> **TO DO**
All lines of the listing below are to be printed again exactly.

== Segment start ==

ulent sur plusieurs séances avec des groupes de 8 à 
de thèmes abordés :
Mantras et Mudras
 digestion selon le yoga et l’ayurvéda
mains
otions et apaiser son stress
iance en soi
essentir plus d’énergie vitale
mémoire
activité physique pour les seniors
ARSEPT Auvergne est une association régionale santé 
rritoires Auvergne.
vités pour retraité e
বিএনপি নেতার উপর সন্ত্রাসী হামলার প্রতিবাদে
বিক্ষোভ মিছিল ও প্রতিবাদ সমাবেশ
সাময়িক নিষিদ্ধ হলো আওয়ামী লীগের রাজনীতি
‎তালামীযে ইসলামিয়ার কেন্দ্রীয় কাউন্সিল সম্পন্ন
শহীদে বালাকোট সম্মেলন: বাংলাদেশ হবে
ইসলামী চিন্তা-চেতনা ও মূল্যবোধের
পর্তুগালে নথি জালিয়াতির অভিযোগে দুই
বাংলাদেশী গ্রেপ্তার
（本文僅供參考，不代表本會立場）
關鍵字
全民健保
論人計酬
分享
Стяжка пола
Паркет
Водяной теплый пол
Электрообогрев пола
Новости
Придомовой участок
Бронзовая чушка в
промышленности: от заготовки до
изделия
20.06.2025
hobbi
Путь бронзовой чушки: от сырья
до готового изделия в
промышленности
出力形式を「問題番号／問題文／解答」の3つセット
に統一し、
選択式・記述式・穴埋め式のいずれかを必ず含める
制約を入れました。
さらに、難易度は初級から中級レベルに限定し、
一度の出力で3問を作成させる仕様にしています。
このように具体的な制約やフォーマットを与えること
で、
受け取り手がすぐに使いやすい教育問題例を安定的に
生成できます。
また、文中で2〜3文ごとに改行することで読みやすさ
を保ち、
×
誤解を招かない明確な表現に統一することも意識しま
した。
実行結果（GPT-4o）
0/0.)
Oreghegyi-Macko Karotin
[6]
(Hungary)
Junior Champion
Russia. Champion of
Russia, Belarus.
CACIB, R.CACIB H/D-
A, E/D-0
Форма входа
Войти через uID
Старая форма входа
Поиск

== Segment end ==

> **ANSWER TO THE EXERCISE**
ulent sur plusieurs séances avec des groupes de 8 à 
de thèmes abordés :
Mantras et Mudras
 digestion selon le yoga et l’ayurvéda
mains
otions et apaiser son stress
iance en soi
essentir plus d’énergie vitale
mémoire
activité physique pour les seniors
ARSEPT Auvergne est une association régionale santé 
rritoires Auvergne.
vités pour retraité e
বিএনপি নেতার উপর সন্ত্রাসী হামলার প্রতিবাদে
বিক্ষোভ মিছিল ও প্রতিবাদ সমাবেশ
সাময়িক নিষিদ্ধ হলো আওয়ামী লীগের রাজনীতি
‎তালামীযে ইসলামিয়ার কেন্দ্রীয় কাউন্সিল সম্পন্ন
শহীদে বালাকোট সম্মেলন: বাংলাদেশ হবে
ইসলামী চিন্তা-চেতনা ও মূল্যবোধের
পর্তুগালে নথি জালিয়াতির অভিযোগে দুই
বাংলাদেশী গ্রেপ্তার
（本文僅供參考，不代表本會立場）
關鍵字
全民健保
論人計酬
分享
Стяжка пола
Паркет
Водяной теплый пол
Электрообогрев пола
Новости
Придомовой участок
Бронзовая чушка в
промышленности: от заготовки до
изделия
20.06.2025
hobbi
Путь бронзовой чушки: от сырья
до готового изделия в
промышленности
出力形式を「問題番号／問題文／解答」の3つセット
に統一し、
選択式・記述式・穴埋め式のいずれかを必ず含める
制約を入れました。
さらに、難易度は初級から中級レベルに限定し、
一度の出力で3問を作成させる仕様にしています。
このように具体的な制約やフォーマットを与えること
で、
受け取り手がすぐに使いやすい教育問題例を安定的に
生成できます。
また、文中で2〜3文ごとに改行することで読みやすさ
を保ち、
×
誤解を招かない明確な表現に統一することも意識しま
した。
実行結果（GPT-4o）
0/0.)
Oreghegyi-Macko Karotin
[6]
(Hungary)
Junior Champion
Russia. Champion of
Russia, Belarus.
CACIB, R.CACIB H/D-
A, E/D-0
Форма входа
Войти через uID
Старая форма входа
Поиск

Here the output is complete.